Trinity’s Counseling Services has become busy much earlier than it usually does this time of year. The larger first-year class, and more widely accepted idea that mental health problems should be discussed openly, have led to this increase in clientele.
“It feels like we are busy earlier than we usually are, but business always peaks in the middle of the semester, more so in the fall than in the spring,” said Gary Neal, director of Counseling Services.
The staff attends to students of all needs, from homesickness or school-related stress to chronic mental illness.
Neal attributes the rising number of students to the disappearance of negative attitudes towards addressing mental health issues.
“I think it has a lot to do with declining stigma of mental health, not that it’s completely gone. Students and parents now perceive it as a service that’s here for them,” Neal said.
According to data collected by Counseling Services, the number of individual counseling clients seen annually increased by 57 percent in the 2015-2016 school year, and more clients have opened up about their medical history.
In order to keep up with the ever-increasing demand, Counseling Services hopes to bring in more staff. However, such a change wouldn’t occur until the 2017-2018 school year.
“We hope to be adding staff “” we need to add staff “” to meet the current demand. Otherwise, we’ll have to refer more and more students out, and we know that’s tough, whether it’s transportation, cost or insurance problems,” Neal said.

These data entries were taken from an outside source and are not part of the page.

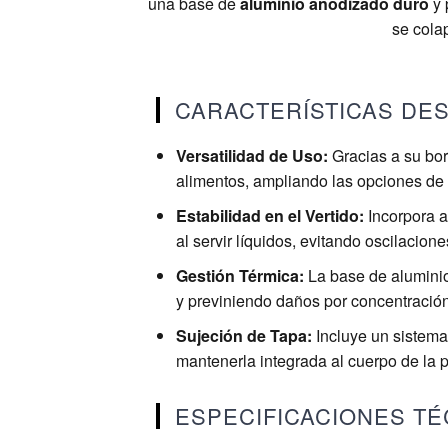
una base de
aluminio anodizado duro
y 
se colap
CARACTERÍSTICAS DE
Versatilidad de Uso:
Gracias a su bor
alimentos, ampliando las opciones de 
Estabilidad en el Vertido:
Incorpora a
al servir líquidos, evitando oscilacione
Gestión Térmica:
La base de aluminio
y previniendo daños por concentración
Sujeción de Tapa:
Incluye un sistema 
mantenerla integrada al cuerpo de la 
ESPECIFICACIONES TÉ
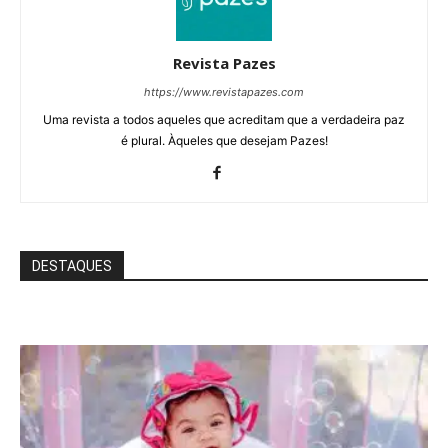
Revista Pazes
https://www.revistapazes.com
Uma revista a todos aqueles que acreditam que a verdadeira paz
é plural. Àqueles que desejam Pazes!
DESTAQUES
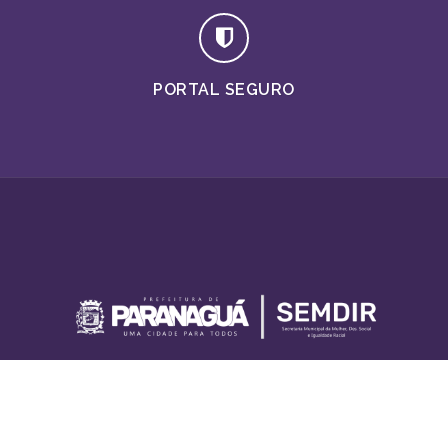
PORTAL SEGURO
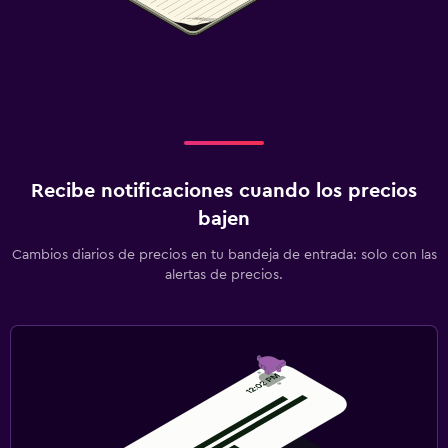
Recibe notificaciones cuando los precios
bajen
Cambios diarios de precios en tu bandeja de entrada: solo con las
alertas de precios.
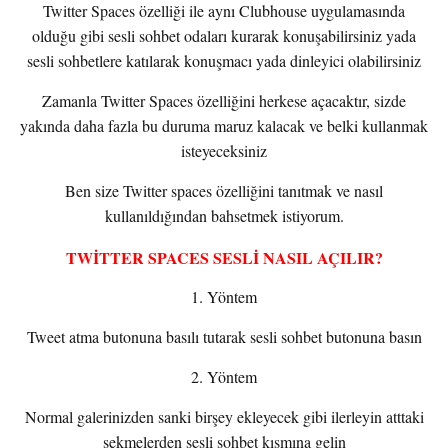
Twitter Spaces özelliği ile aynı Clubhouse uygulamasında
olduğu gibi sesli sohbet odaları kurarak konuşabilirsiniz yada
sesli sohbetlere katılarak konuşmacı yada dinleyici olabilirsiniz
Zamanla Twitter Spaces özelliğini herkese açacaktır, sizde
yakında daha fazla bu duruma maruz kalacak ve belki kullanmak
isteyeceksiniz
Ben size Twitter spaces özelliğini tanıtmak ve nasıl
kullanıldığından bahsetmek istiyorum.
TWİTTER SPACES SESLİ NASIL AÇILIR?
1. Yöntem
Tweet atma butonuna basılı tutarak sesli sohbet butonuna basın
2. Yöntem
Normal galerinizden sanki birşey ekleyecek gibi ilerleyin atttaki
sekmelerden sesli sohbet kısmına gelin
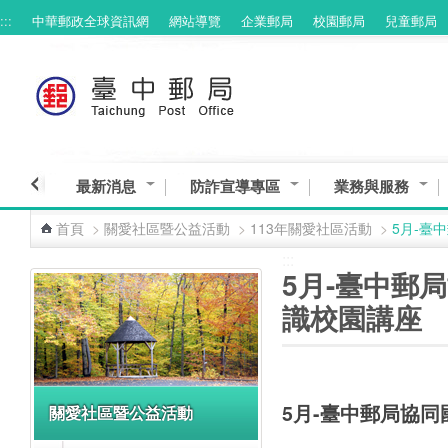
:::
中華郵政全球資訊網
網站導覽
企業郵局
校園郵局
兒童郵局
跳到主要內容區塊
最新消息
防詐宣導專區
業務與服務
首頁
>
關愛社區暨公益活動
>
113年關愛社區活動
>
5月-臺
:::
:::
5月-臺中郵
識校園講座
5月-臺中郵局協
關愛社區暨公益活動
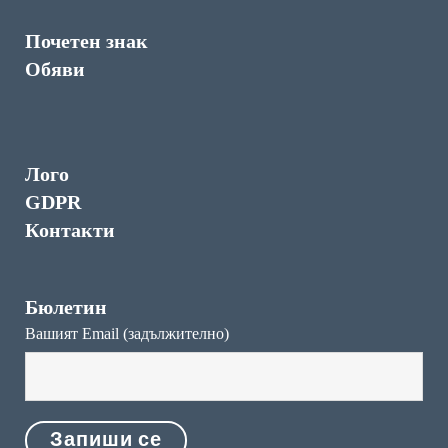
Почетен знак
Обяви
Лого
GDPR
Контакти
Бюлетин
Вашият Email (задължително)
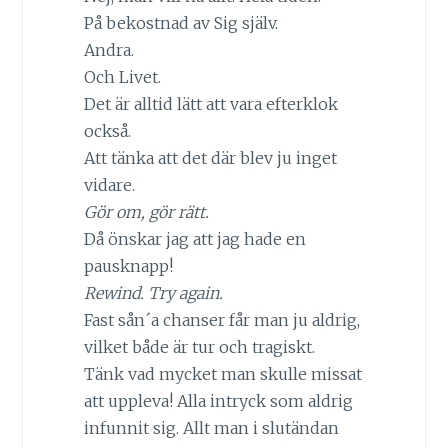
På bekostnad av Sig själv.
Andra.
Och Livet.
Det är alltid lätt att vara efterklok
också.
Att tänka att det där blev ju inget
vidare.
Gör om, gör rätt.
Då önskar jag att jag hade en
pausknapp!
Rewind. Try again.
Fast sån´a chanser får man ju aldrig,
vilket både är tur och tragiskt.
Tänk vad mycket man skulle missat
att uppleva! Alla intryck som aldrig
infunnit sig. Allt man i slutändan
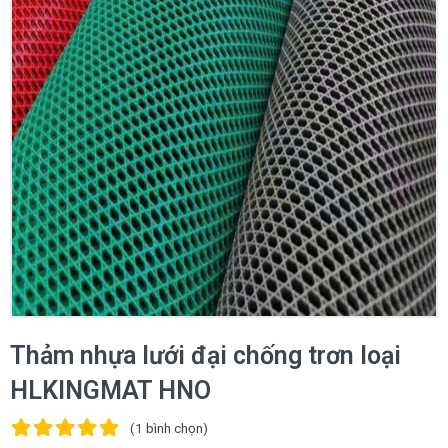
Thảm nhựa lưới đại chống trơn loại
HLKINGMAT HNO
(1
bình chọn
)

Although all Trinity students are required to have health insurance, Neal notes that some students are connected to their parents’ plans, which might dissuade a student from contacting a mental health service. Students must be willing to be open with their parents about seeking counseling.
The staff has rarely had a waiting list for clients and hopes to maintain that. However, it might be hard considering the increasing service rates.

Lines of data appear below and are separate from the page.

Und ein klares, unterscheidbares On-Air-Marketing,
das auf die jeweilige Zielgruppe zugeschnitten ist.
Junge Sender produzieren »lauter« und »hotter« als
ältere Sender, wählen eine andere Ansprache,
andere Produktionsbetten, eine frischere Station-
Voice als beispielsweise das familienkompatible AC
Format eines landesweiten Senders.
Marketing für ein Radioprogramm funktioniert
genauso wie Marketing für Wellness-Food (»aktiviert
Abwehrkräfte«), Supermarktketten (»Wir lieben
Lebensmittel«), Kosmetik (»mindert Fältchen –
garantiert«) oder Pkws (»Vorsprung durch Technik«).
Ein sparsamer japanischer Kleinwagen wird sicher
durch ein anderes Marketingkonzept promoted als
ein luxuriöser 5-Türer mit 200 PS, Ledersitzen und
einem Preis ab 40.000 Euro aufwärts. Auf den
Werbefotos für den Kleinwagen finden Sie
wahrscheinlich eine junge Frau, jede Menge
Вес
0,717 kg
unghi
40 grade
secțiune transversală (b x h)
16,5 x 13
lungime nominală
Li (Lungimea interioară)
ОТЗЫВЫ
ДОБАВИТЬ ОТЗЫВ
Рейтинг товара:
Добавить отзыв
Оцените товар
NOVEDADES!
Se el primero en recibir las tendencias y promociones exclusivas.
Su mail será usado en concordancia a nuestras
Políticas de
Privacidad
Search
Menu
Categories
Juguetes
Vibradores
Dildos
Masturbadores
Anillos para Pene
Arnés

“Over my 30 years at Trinity, we’ve never had a waiting list. 40 to 50 percent of counseling centers end up with a waiting list at some point in the year. We work really hard to avoid it, but I wouldn’t be surprised if it happens in October,” Neal said.
In order to meet the demand, the staff is looking at hiring a practicum student from a local graduate program who would be here ten to 15 hours a week and would be able to minimize the load. However, the hiring process cannot happen until the spring semester.

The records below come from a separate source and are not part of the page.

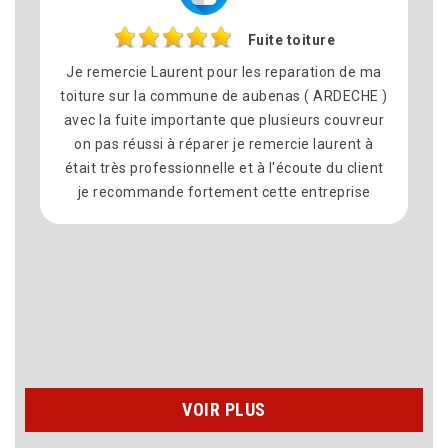
Fuite toiture
Je remercie Laurent pour les reparation de ma
No
toiture sur la commune de aubenas ( ARDECHE )
avec la fuite importante que plusieurs couvreur
co
on pas réussi à réparer je remercie laurent à
sat
était très professionnelle et à l'écoute du client
é
je recommande fortement cette entreprise
d
re
VOIR PLUS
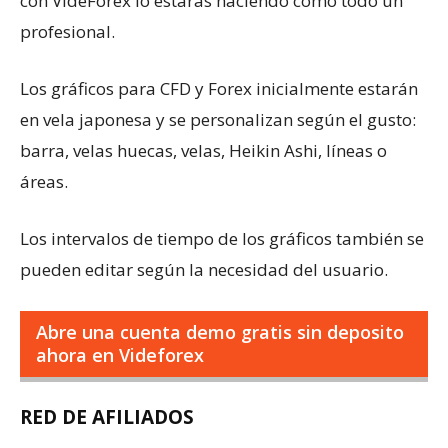
con VideForex lo estarás haciendo como todo un
profesional.
Los gráficos para CFD y Forex inicialmente estarán
en vela japonesa y se personalizan según el gusto:
barra, velas huecas, velas, Heikin Ashi, líneas o
áreas.
Los intervalos de tiempo de los gráficos también se
pueden editar según la necesidad del usuario.
Abre una cuenta demo gratis sin deposito
ahora en Videforex
RED DE AFILIADOS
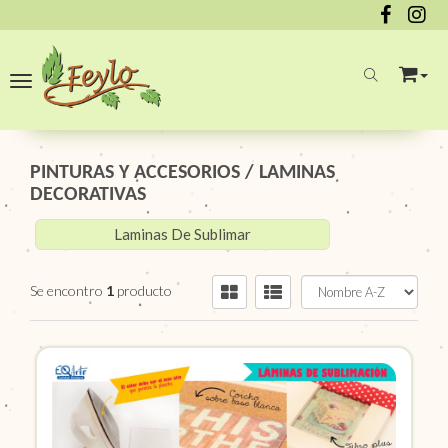
Toggle navigation
PINTURAS Y ACCESORIOS
/
LAMINAS
DECORATIVAS
Laminas De Sublimar
Se encontro
1
producto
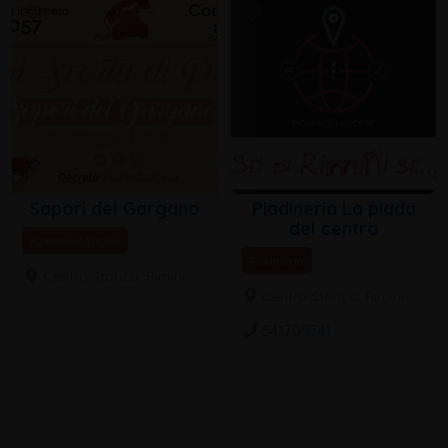
Sapori del Gargano
Piadineria La piada
del centro
Aziende Agricole
Piadineria
Centro Storico, Rimini
Centro Storico, Rimini
541709741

“I’m aware that some small private schools similar to us have higher utilization rates than we do, but this is not unique to Trinity; this is happening across the country,” Neal said.
According to the Center for Collegiate Mental Health, institutional enrollment in counseling services increased 5.6 percent nationally in the past five years.
An initial consultation with Counseling Services can be made through an appointment or during walk-in hours, Monday through Friday between 3 p.m. and 4:30 p.m. Counseling Services is located in Halsell Center, Suite 201.